Data Processing & Analysisadvanced
November 13, 2025
6 min read
1 hour
Build a Smart AI Chatbot That Actually Knows Your Documents (Using n8n RAG Workflow)
Turn Google Drive into an AI-powered knowledge base. This n8n RAG workflow answers questions from your docs with real-time citations and smart context.
By Nayma Sultana

You've got dozens of documents scattered across Google Drive. Your team keeps asking the same questions. You find yourself copy-pasting from the same PDFs over and over. Sound familiar?
Here's the thing: most chatbots give you generic answers pulled from their training data. But what if your chatbot could answer questions specifically from YOUR documents, cite its sources, and keep the conversation flowing naturally?
That's exactly what this n8n RAG (Retrieval-Augmented Generation) workflow does. It turns your Google Drive into a smart knowledge base that your AI can search through and reference in real-time. No more hunting through folders. No more outdated information. Just accurate answers with clickable source links.

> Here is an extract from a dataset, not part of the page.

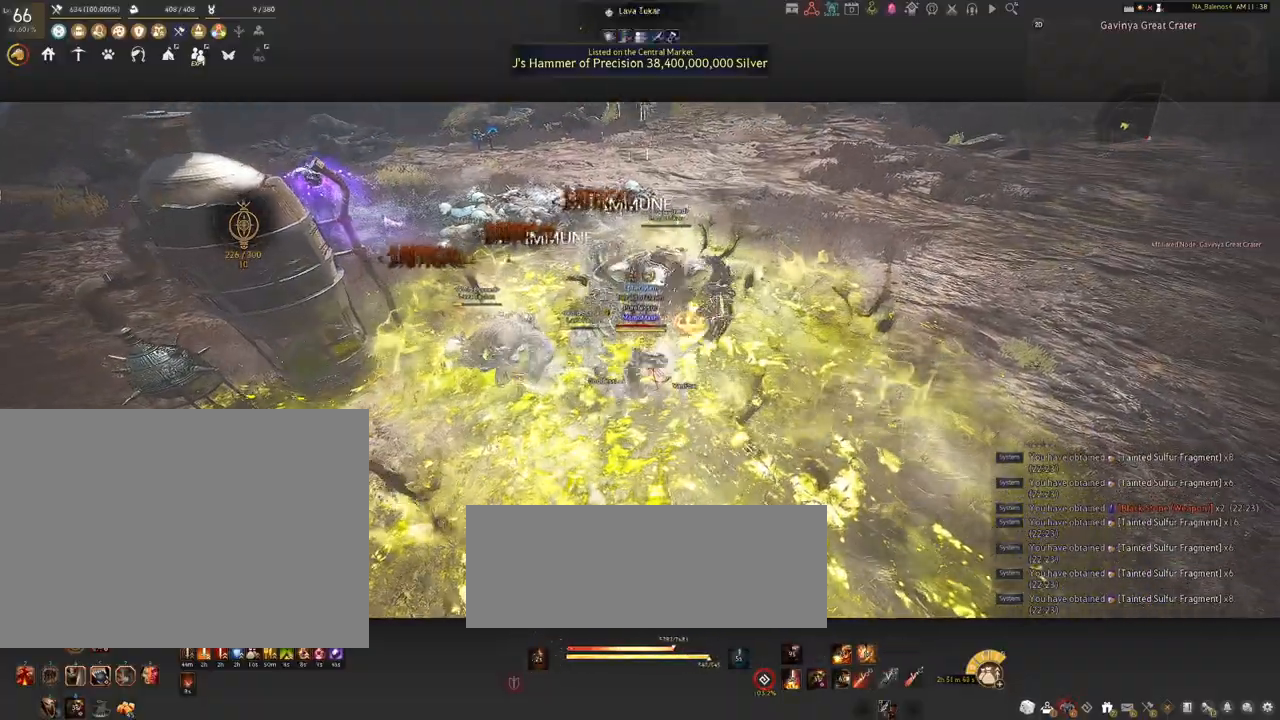
{"keys": [], "mouse": ["right"], "events": []}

What You'll Need to Get Started
Before diving into the workflow, let's gather the tools. You'll need accounts and API access for a few services. Don't worry, most offer free tiers that work perfectly for testing.

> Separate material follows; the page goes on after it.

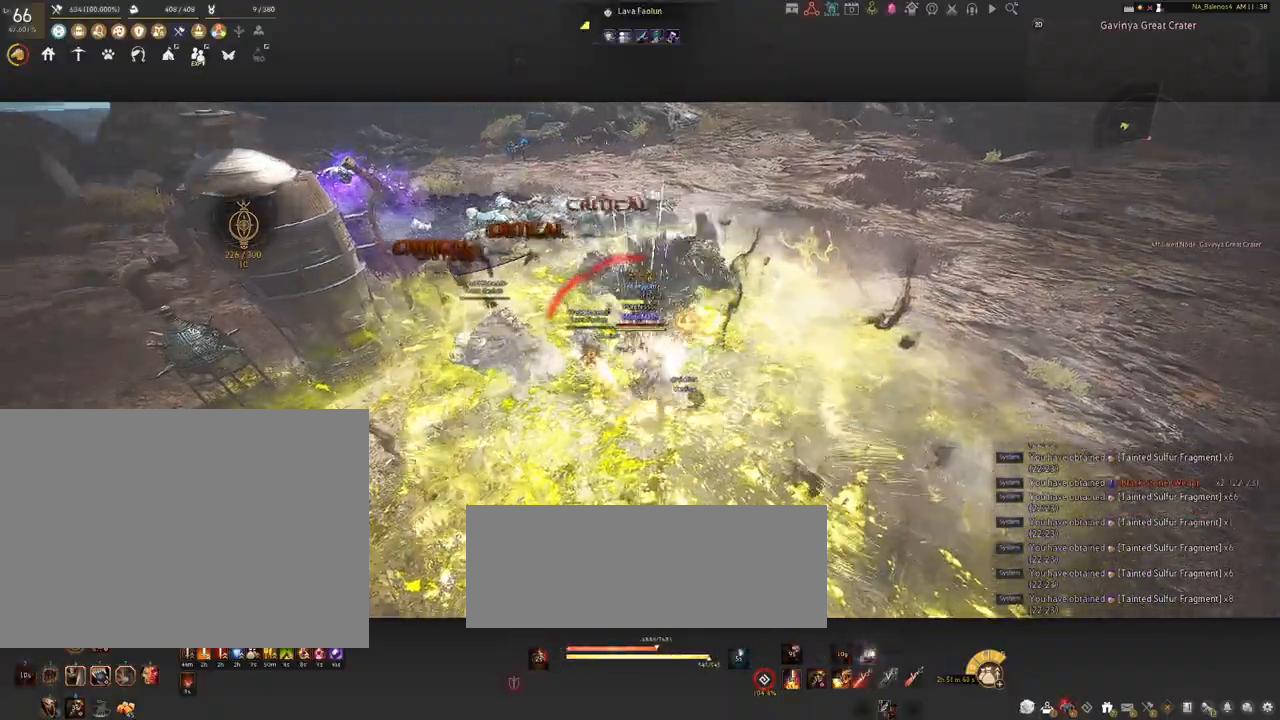
{"keys": [], "mouse": [], "events": [[284, "mouse_right", "up"]]}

Required APIs and Accounts
- Google Drive API: This connects n8n to your Google Drive folder where documents live
- Supabase Account: Your vector database that stores document embeddings and metadata
- OpenAI API: Generates embeddings that help the AI understand document content
- Google Gemini API: Powers the conversational AI that chats with users
- Cohere API: Reranks search results to surface the most relevant information
- PostgreSQL Database: Stores chat history so conversations have context
Key Components in This Workflow
This workflow uses several specialized n8n nodes working in harmony:
- Chat Trigger: Creates the chat interface users interact with
- RAG Agent: The brain that decides when to search documents or just chat
- Google Drive Trigger: Watches for new or updated files automatically
- Supabase Vector Store: Stores and searches through document embeddings
- Text Splitter: Breaks documents into digestible 750-character chunks
- Embeddings Nodes: Converts text into mathematical representations
- Reranker: Improves search accuracy by reordering results
- Memory Node: Remembers conversation history for context
Building Your RAG System: Step by Step
Step 1: Set Up the Chat Interface
Start with the fun part. The Chat Trigger node creates a web interface where users can ask questions. Connect it to the RAG Agent, which acts as the coordinator. The agent has a custom system prompt that gives it personality and instructions.

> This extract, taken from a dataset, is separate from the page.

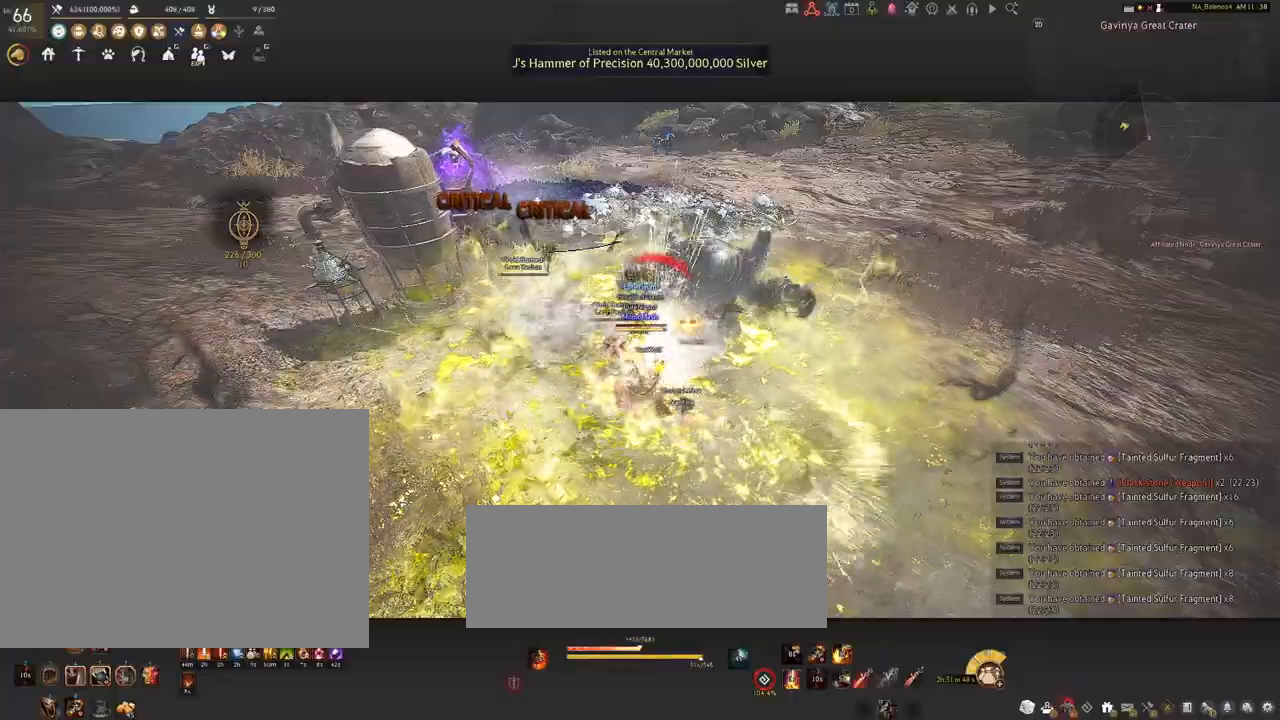
{"keys": [], "mouse": [], "events": [[17, "space", "down"], [67, "space", "up"], [200, "space", "down"], [234, "space", "up"], [350, "space", "down"], [384, "space", "up"]]}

The prompt does something clever: it analyzes whether someone is just saying hello or actually asking for information. If it's casual chat, the bot responds naturally without digging through documents. If it's a real question, the bot switches into research mode and searches your knowledge base.
img_1.png
Hook up Google Gemini as your language model and add PostgreSQL Chat Memory so the bot remembers what you talked about earlier in the conversation. This makes interactions feel natural rather than robotic.
Step 2: Connect Your Document Pipeline
Now for the behind-the-scenes magic. Add two Google Drive Trigger nodes: one watches for new files, another watches for updates. Point both at your chosen Google Drive folder.
When a file appears or changes, the workflow springs into action. A Loop Over Items node processes files one by one (because batch processing can get messy). The Set File ID node extracts important metadata: the file's ID, type, title, and shareable link. You'll need these later for citations.
Step 3: Process Documents Intelligently
Different file types need different handling. A Switch node checks whether you're dealing with a PDF or a Google Doc, then routes accordingly.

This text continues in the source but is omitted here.